Wo läßt sich „The Drowned World“ besser lesen, als im schwül-warmen Südostasien? Die Geschichte spielt in London, die Polarkappen sind geschmolzen, die Welt fast komplett abgesoffen und die Zivilisation so gut wie hin. Brennendes Sonnenlicht mit unglaublichen Temperaturen machen es nahezu unmöglich zu überleben. Unglaublich das diese Geschichte bereits 1962 geschrieben wurde, als noch kein Mensch von Klimawandel gesprochen hat.
Eine Gruppe von Außenseitern lebt an einem Sumpf oberhalb des gefluteten Londons. Dr. Keran wohnt in einem ehemaligen Hotel, Beatrice Dahl, mit der er gelegentlich eine Affaire hat, auf der anderen Seite und in der Nähe ist eine Militärbasis, auf der Experimente durchgeführt werden. Es ist gnadenlos heiß, es schwirren riesige Libellen durch die Luft und die ganze Atmosphäre ist stickig, klebrig und die Hitze lähmt alles.

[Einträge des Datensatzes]
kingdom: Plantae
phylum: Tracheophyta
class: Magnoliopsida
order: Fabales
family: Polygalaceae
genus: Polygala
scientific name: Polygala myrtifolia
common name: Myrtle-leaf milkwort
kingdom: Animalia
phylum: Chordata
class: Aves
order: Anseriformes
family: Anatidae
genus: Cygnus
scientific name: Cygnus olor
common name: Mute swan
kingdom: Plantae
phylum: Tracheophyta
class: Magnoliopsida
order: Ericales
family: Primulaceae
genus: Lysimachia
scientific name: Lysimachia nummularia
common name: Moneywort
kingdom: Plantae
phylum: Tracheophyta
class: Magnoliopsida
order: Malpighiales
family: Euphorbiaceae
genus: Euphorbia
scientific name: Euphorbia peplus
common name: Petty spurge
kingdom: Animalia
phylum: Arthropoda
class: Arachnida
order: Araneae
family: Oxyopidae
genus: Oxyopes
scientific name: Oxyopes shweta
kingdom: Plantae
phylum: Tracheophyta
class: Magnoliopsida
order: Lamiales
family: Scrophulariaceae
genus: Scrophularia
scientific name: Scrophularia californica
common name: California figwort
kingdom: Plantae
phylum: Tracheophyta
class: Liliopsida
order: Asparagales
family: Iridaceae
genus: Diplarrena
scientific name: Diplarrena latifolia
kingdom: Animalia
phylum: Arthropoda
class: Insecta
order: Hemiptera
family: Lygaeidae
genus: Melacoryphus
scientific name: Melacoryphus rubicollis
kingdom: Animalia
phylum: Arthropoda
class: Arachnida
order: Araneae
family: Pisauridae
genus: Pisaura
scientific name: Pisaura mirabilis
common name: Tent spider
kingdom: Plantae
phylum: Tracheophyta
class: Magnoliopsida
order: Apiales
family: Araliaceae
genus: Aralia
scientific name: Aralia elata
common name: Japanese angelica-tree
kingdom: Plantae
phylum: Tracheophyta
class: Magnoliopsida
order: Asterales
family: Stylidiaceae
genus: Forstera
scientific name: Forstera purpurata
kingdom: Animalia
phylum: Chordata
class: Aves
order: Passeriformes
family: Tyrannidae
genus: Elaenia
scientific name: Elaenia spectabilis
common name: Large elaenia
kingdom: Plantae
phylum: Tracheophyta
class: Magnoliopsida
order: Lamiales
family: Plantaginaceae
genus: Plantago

## Aufgabe
Prüfe, ob die folgenden Aussagen mit dem Text zu „The Drowned World“ übereinstimmen, und belege jede Antwort (Ja oder Nein) mit den entscheidenden Worten des Textes: (a) Die Geschichte spielt in London. (b) Dr. Keran wohnt auf einer Militärbasis. (c) Die Gruppe von Außenseitern lebt unterhalb des gefluteten Londons.

## Lösung
(a) Ja: „Die Geschichte spielt in London“
(b) Nein: „Dr. Keran wohnt in einem ehemaligen Hotel“
(c) Nein: „lebt an einem Sumpf oberhalb des gefluteten Londons“